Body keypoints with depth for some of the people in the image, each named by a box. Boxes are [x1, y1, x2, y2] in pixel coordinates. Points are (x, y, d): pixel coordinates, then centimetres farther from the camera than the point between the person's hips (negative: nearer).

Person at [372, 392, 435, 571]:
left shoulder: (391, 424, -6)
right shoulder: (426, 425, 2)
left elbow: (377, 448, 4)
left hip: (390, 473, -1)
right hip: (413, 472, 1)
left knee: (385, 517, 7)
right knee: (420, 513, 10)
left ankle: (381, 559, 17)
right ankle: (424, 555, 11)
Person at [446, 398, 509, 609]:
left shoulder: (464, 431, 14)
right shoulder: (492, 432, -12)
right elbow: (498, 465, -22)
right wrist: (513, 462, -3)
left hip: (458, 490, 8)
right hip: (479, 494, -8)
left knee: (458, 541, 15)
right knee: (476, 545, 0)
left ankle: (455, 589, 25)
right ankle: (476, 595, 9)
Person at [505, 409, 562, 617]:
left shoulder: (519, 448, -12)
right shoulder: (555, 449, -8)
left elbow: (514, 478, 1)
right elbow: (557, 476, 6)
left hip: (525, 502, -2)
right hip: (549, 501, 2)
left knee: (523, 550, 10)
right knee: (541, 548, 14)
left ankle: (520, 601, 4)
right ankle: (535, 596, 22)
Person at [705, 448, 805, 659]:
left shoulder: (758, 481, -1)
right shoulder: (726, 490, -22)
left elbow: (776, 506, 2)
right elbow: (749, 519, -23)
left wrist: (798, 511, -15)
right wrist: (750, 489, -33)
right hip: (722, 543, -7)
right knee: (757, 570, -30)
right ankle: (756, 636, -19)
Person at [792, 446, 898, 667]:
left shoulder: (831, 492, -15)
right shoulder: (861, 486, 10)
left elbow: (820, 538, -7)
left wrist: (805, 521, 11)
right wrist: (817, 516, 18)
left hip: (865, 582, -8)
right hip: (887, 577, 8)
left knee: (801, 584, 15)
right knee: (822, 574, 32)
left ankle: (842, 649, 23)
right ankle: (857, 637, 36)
==================================================
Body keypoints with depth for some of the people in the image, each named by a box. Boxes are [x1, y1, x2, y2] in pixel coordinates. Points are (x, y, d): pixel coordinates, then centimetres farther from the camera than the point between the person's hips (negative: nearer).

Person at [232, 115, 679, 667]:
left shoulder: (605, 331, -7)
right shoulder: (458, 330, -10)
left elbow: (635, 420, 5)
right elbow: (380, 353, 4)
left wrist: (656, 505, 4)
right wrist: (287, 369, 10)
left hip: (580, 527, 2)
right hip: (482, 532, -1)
==================================================
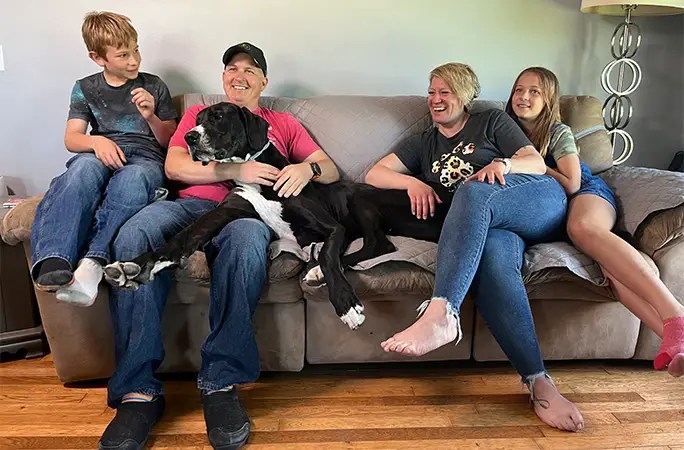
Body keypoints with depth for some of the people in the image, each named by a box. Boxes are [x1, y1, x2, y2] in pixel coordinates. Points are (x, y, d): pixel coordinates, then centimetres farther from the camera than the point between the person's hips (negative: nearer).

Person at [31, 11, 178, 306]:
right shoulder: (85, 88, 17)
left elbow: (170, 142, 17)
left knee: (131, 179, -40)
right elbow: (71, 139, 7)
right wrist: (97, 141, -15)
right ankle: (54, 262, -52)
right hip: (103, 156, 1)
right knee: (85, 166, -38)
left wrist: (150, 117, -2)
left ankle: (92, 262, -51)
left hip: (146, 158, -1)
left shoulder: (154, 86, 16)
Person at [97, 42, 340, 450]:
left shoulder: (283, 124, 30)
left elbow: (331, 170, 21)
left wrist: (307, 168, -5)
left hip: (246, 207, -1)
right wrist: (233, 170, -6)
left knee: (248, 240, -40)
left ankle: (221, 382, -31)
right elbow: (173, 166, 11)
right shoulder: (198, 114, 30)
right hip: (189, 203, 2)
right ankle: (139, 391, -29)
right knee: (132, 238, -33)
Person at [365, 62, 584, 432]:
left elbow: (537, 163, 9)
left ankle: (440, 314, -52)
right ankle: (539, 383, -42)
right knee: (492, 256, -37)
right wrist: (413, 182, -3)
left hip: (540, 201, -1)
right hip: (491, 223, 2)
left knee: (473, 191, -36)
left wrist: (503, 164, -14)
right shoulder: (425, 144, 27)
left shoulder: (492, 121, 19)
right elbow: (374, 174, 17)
==================================================
All that belongs in the answer is the run of lines above from the line containing "right ankle: (535, 596, 22)" through the line containing "right ankle: (857, 637, 36)", exactly as written.

right ankle: (535, 596, 22)
Person at [705, 448, 805, 659]:
left shoulder: (758, 481, -1)
right shoulder: (726, 490, -22)
left elbow: (776, 506, 2)
right elbow: (749, 519, -23)
left wrist: (798, 511, -15)
right wrist: (750, 489, -33)
right hip: (722, 543, -7)
right knee: (757, 570, -30)
right ankle: (756, 636, -19)
Person at [792, 446, 898, 667]:
left shoulder: (831, 492, -15)
right shoulder: (861, 486, 10)
left elbow: (820, 538, -7)
left wrist: (805, 521, 11)
right wrist: (817, 516, 18)
left hip: (865, 582, -8)
right hip: (887, 577, 8)
left knee: (801, 584, 15)
right knee: (822, 574, 32)
left ankle: (842, 649, 23)
right ankle: (857, 637, 36)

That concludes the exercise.